People who use the smokescreen of alleged government oppression to justify their selfish behavior are drunk on freedom and deserve to be treated like the drunks they are.

Our lives are filled with examples of rules imposed by the government, the private sector and institutionalized religion that don’t cause us to think that we are living in a totalitarian society. Driving 80 mph in a school zone could be considered a restriction on a driver’s freedom to drive as fast as they damn well please, but only by someone drunk on freedom. Falsely crying fire in a crowded theater could be considered a freedom of speech right but only by someone drunk on freedom.

Asking men to remove their hats in church and put a yarmulke on in a synagogue could be considered a symbol of religious tyranny, but only by someone drunk on freedom. Being asked to wear a shirt and shoes before entering a restaurant could be considered a fascist dress code policy, but only by someone drunk on freedom.

Employers who require their workers to be vaccinated are not violating the freedom of the employees who refuse to comply. Rather, the employers are exercising their right to fire employees who don’t comply with the conditions of employment. If the non-compliant employees don’t like the employer’s rules, they have the freedom to seek employment elsewhere.

Nurses and teachers and college students who refuse to get vaccinated don’t have an inherent right to work in a hospital, school or attend college. They can stay home and wait for the pandemic to end when vaccinations won’t be required. They have the freedom to ignore vaccination mandates from their living rooms.

Drunk on freedom misbehavior is showing up across the social spectrum. From people who get thrown off airplanes for refusing to wear a mask, to a cashier in a supermarket killed by a customer at the checkout counter who objected to being asked by her to pull his mask over his nose, to parents who inexplicably insist that their children go to school unmasked at a time that kids are winding up on hospital ventilators , drunk on freedom selfishness is spreading like the virus the nation is struggling to manage.

The excuse that the science on the efficacy and safety of vaccinations is uncertain doesn’t square with the facts on the ground.
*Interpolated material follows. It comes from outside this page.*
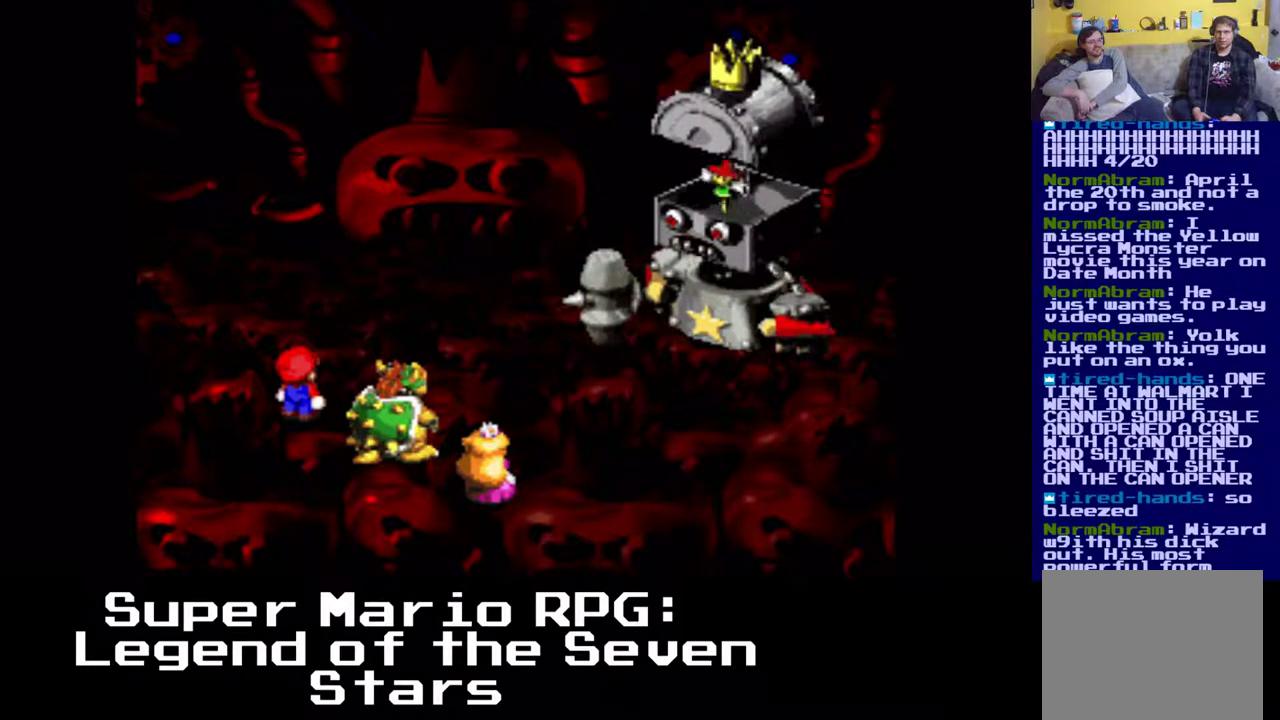
{"buttons": [], "events": []}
There is no rational comparison to be made between the number of people who experience ill effects from the vaccinations and the number of people who wind up in hospitals or cemeteries after contracting the latest variant of the virus.
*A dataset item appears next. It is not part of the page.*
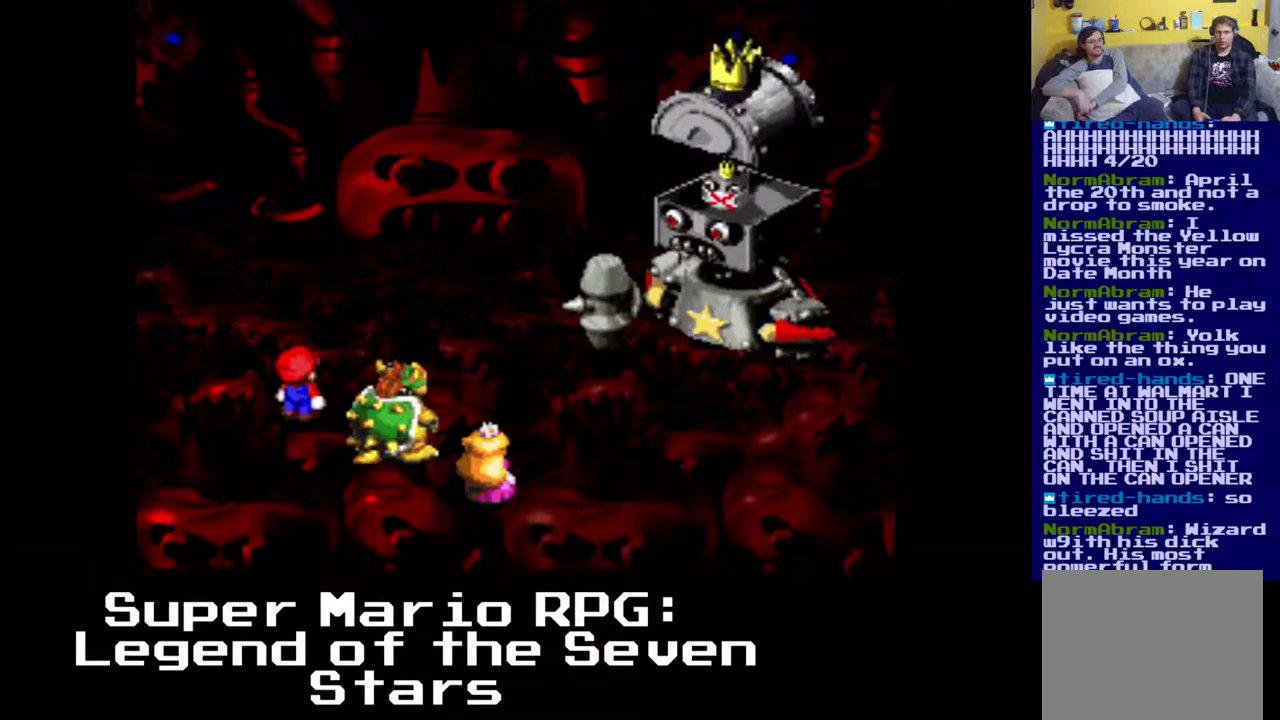
{"buttons": [], "events": []}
Hesitating to be vaccinated because of unfounded reports about the safety of vaccinations is akin to someone turning down the assistance of firefighters trying to rescue them from a burning building because they fear slipping off the fire truck’s ladder and suffering injury. Choosing to be burned to death rather than rescued is as irrational as refusing to be vaccinated in the midst of a pandemic.

In the stage version of “Peter Pan,” Peter has the Lost Boys repeat after him the lines, “I won’t grow up. I don’t want to go to school. Just to learn to be a parrot. And recite a silly rule.” Substitute the words, “I won’t wear a mask. I don’t want to get vaccinated,” and you have a similarly childish mantra voiced by the anti-maskers and anti-vaxxers living in their own version of Neverland.

There is no escape from social authority, whether it comes from the government, employers, restaurants, bars, hair salons, health clubs, sporting venues. Mature adults understand that submitting to social authority is how we protect ourselves from mob rule and the whims of barbarians. Immature adults rail against social authority like a spoiled teenager throwing a hissy fit after a parental punishment.

These sad souls are drunk on an illusion of freedom that is socially irresponsible.